TEXT PASSAGE:
Some have also argued that the UK’s National Health Service and government have a vested interest in not doing everything possible for Charlie, since even if Charlie survived, he would not have a normal life. The British government and taxpayers would then be responsible for his lifelong, expensive care.
However, on June 7, Great Ormond Street Hospital itself applied to the High Court for a new hearing in light of claims of new evidence relating to potential treatment for his condition. The hospital said that “we believe, in common with Charlie’s parents, it is right to explore this evidence.” Thus, the hospital may be reversing course on whether Charlie can receive experimental treatment.
Charlie Gard’s Parents Were Not the First British Parents Who Fought the System
In 2014 the parents of five-year-old British boy Ashya King removed him from a British hospital against doctors’ advice in order to seek proton beam therapy to treat his brain cancer in Prague. At the time, proton beam therapy was not available in the UK.
The parents were arrested in Spain, and were accused of neglect. They later had the charges dropped and were allowed by a British court to take their son to the Czech Republic to receive the treatment. Ashya King is now cancer free and back at school. Three proton beam therapy centers, funded by Proton Partners International, are now under construction in the UK and will accept both private healthcare and NHS patients.
In a case from 2002, a couple from Malta traveled to the UK for medical consultations for their conjoined twin daughters. Known to the British public as Mary and Jodie, the twins were joined at the pelvis with a fused spine. Doctors knew that both babies could not survive.
Doctors agreed that the twins had to be separated in order to give the stronger twin any chance of survival, but the parents were devout Catholics and did not want to end Mary’s life, even though it would save Jodie’s. The high court and court of appeal ruled that the twins should be separated in order to save the life of at least one twin. The surgery was completed and one twin survived.
Could a Charlie Gard-Type Case Happen in America?

DATASET EXTRACT:
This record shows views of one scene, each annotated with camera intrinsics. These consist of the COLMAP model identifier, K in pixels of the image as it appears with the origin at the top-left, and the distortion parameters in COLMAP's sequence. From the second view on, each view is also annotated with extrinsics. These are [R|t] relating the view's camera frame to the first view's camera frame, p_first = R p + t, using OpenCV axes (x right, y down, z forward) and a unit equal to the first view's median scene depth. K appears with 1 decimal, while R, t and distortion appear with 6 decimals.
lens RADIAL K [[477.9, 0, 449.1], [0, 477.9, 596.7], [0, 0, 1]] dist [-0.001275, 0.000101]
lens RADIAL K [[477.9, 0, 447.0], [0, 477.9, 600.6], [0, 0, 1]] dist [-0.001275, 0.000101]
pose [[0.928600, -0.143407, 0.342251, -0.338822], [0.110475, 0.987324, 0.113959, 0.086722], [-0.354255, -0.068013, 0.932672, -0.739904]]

EXERCISE TASKS:
- a) Repeat word for word the part of the Charlie Gard passage that opens with the words containing "Some have also" and closes with "receive experimental treatment.".
- b) According to the Charlie Gard passage, in which country were Ashya King's parents arrested?
Work only from the Charlie Gard passage, not the data.

WRITTEN RESPONSES:
- a)
Some have also argued that the UK’s National Health Service and government have a vested interest in not doing everything possible for Charlie, since even if Charlie survived, he would not have a normal life. The British government and taxpayers would then be responsible for his lifelong, expensive care.
However, on June 7, Great Ormond Street Hospital itself applied to the High Court for a new hearing in light of claims of new evidence relating to potential treatment for his condition. The hospital said that “we believe, in common with Charlie’s parents, it is right to explore this evidence.” Thus, the hospital may be reversing course on whether Charlie can receive experimental treatment.

- b) Spain.